The evolution of distributed enterprise systems to the cloud

Category

Blogs

Author

Wissen Team

Date

April 28, 2023

Having and executing a cloud strategy on every enterprise IT team’s priority list in the coming year. 

Research from Gartner shows that the shift of enterprise IT spending to cloud-based alternatives is relentless, and 28% of spending within key enterprise IT markets will shift to the cloud by 2022. In 2018 we saw the cloud hosting 45% of workloads, a number that was expected to touch 60% in 2019. While we wait for the actual numbers to come in for 2020, the global cloud computing market is expected to grow to USD 623.3 billion by 2023.

The cloud has become the enterprises’ favorite child for some compelling reasons – cost efficiency, the avenues for increasing collaboration easily, the prospect of enabling mobility, improved disaster recovery capabilities, etc. Moving to the cloud needs methodical planning, especially as enterprise-wide distributed systems move towards the cloud because of the complexity and legacy they carry. 

Assessing your dependencies

A strategic cloud move has to begin with assessing and evaluating the dependencies that exist in your enterprise. One common misconception is that cloud migration is a one-time trip. Since cloud migration is about moving the enterprise data, applications, associated business elements, and workloads from an on-premise center to the cloud, this entire migration process has to happen gradually. 

The hallmark of a successful migration lies in its seamlessness – where work is not disrupted, and productivity is not interrupted. Having said that, it is essential to evaluate your existing set of dependencies and the gaps that emerge as hurdles in the cloud migration journey. 

What should move to the cloud-first?

Since not all applications are created equal, the non-critical and simpler enterprise applications should be the first movers to the cloud. Since these applications are not mission-critical, this stage can be used to evaluate the efficacy of the cloud service and decide what needs to work better. 
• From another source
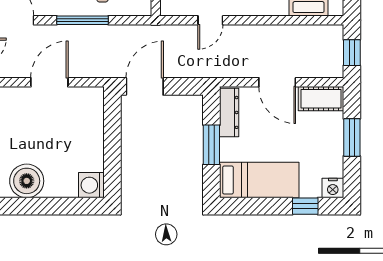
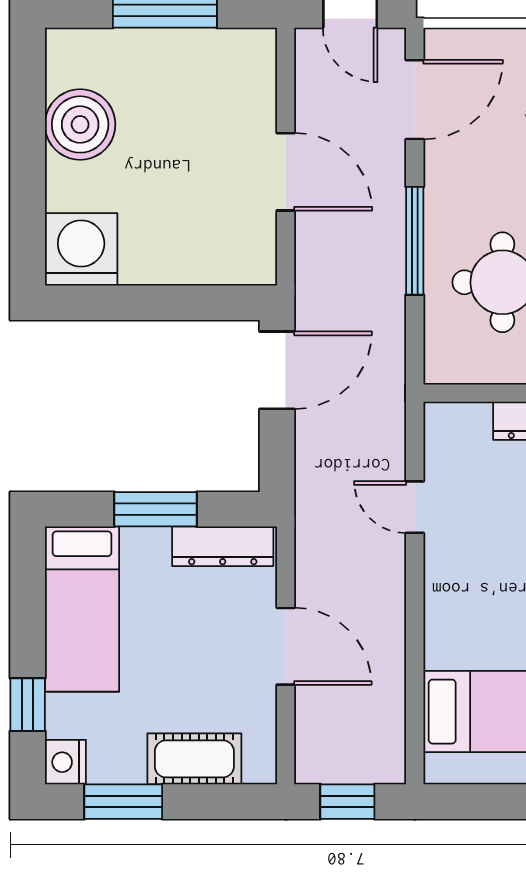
door: (277, 82) -> (286, 646), swing flipped
door: (145, 86) -> (277, 370), hinge flipped
cot: (321, 99) -> (194, 759), moved, turned 90
window: (352, 137) -> (123, 802), moved
washing machine: (91, 185) -> (81, 249), width x1.37, depth x1.37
It is essential to point out that to make this move successful, it is imperative to:

  • Map out interdependencies between applications
  • Assess, evaluate, and understand the complexity and needs of these applications since different applications have different computing demands, maintenance needs, network and storage requirements, etc.
  • Evaluate how high the application stands on the ‘mission-critical’ list and choose applications that do not rank up high in the first stages of cloud migration

To re-architecture or to not re-architecture when moving enterprise systems to the cloud?

Re-architecting an entire application is time, resource, and cost-intensive. However, there are legacy systems that require current modernizations to leverage the advantages of scalability, performance, or feature enhancements. Since these systems have different computing needs and can consume resources even when idle, they need to be optimized to leverage the breadth of advantages that the cloud provides. 

It is also a viable alternative to consider a feature-driven approach instead of completely re-architecting and migrating only those components that are critical to the business.

Optimize for the cloud

Taking a step-by-step approach to optimizing applications for the cloud is an organic way for enterprises to be cloud-ready. As applications become more cloud-optimized, they begin to take advantage of cloud features, which makes it easier to update and replicate them. 

In the case of a legacy system, this might also mean looking at this migration and optimization project from the lens of project management. Assessing which parts of the system need optimization, which parts to optimize first, which ones to refactor or re-architecture, the time duration needed for the same, understanding the business impact of any associated downtime, and ensuring that the same is minimal become foundational in designing the sprints for optimization. 

Using this methodical approach helps enterprises conveniently complete each sprint and move the necessary component to the cloud. Eventually, it is each sprint that takes the enterprise closer to being cloud-ready.

Moving enterprise systems to the cloud successfully is thus, all about taking a well-designed approach that takes into account all potential challenges, roadblocks, possibilities, points of failure, etc., and having the domain knowledge to understand how each cog contributes to the entire business outcome.